Children 6 months and up may be eligible for Pfizer COVID vaccine by end of February: report
Children likely will need to receive three doses for the vaccines to be effective.
Pfizer-BioNTech is expected as soon as Tuesday to ask the Food and Drug Administration (FDA) to issue an emergency use authorization (EUA) for its COVID-19 vaccine for children ages six months to five years old, and approval could be given by the end of February, The Washington Post reports.
The Pfizer vaccine is available for older children, but the researchers have reported facing problems with younger children not having as strong of an immune response with only two doses.
Companies are reportedly beginning testing for children to receive a third dose of a COVID vaccine, but data will not be available until late March.
"The idea is, let's go ahead and start the review of two doses," a source told the Washington Post. "If the data holds up in the submission, you could start kids on their primary baseline months earlier than if you don't do anything until the third-dose data comes in."
Chief White House Medical Advisor Dr. Anthony Fauci predicted last week that children would likely need a "three-dose regimen."

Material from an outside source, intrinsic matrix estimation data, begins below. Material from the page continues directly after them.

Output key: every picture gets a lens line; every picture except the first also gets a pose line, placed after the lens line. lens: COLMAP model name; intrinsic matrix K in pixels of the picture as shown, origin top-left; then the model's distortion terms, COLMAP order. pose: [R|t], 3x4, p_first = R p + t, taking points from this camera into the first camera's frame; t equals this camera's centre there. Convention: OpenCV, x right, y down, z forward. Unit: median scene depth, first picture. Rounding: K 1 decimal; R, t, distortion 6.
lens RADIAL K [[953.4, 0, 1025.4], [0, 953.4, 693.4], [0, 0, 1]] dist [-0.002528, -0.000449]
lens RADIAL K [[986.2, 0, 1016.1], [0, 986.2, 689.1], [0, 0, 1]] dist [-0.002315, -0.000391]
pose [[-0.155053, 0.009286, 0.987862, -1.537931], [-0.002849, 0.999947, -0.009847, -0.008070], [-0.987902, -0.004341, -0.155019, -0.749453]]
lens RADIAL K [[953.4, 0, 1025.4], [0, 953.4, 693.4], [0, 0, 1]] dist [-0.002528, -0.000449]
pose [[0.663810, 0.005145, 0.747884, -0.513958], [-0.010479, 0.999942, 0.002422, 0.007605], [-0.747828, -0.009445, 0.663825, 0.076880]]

One official told the Post that Pfizer had a "robust conversation" last week about children receiving three doses of the COVID vaccine during a presentation to Biden Administration health experts.
"But to get to three, you have to get two shots first," the official said. "There's interest in seeing this move forward."
Children in the Pfizer trial received two shots that were one-tenth of the vaccine dose given to adults. Pfizer announced in December that a third dose needed to be evaluated determine vaccine efficacy for children.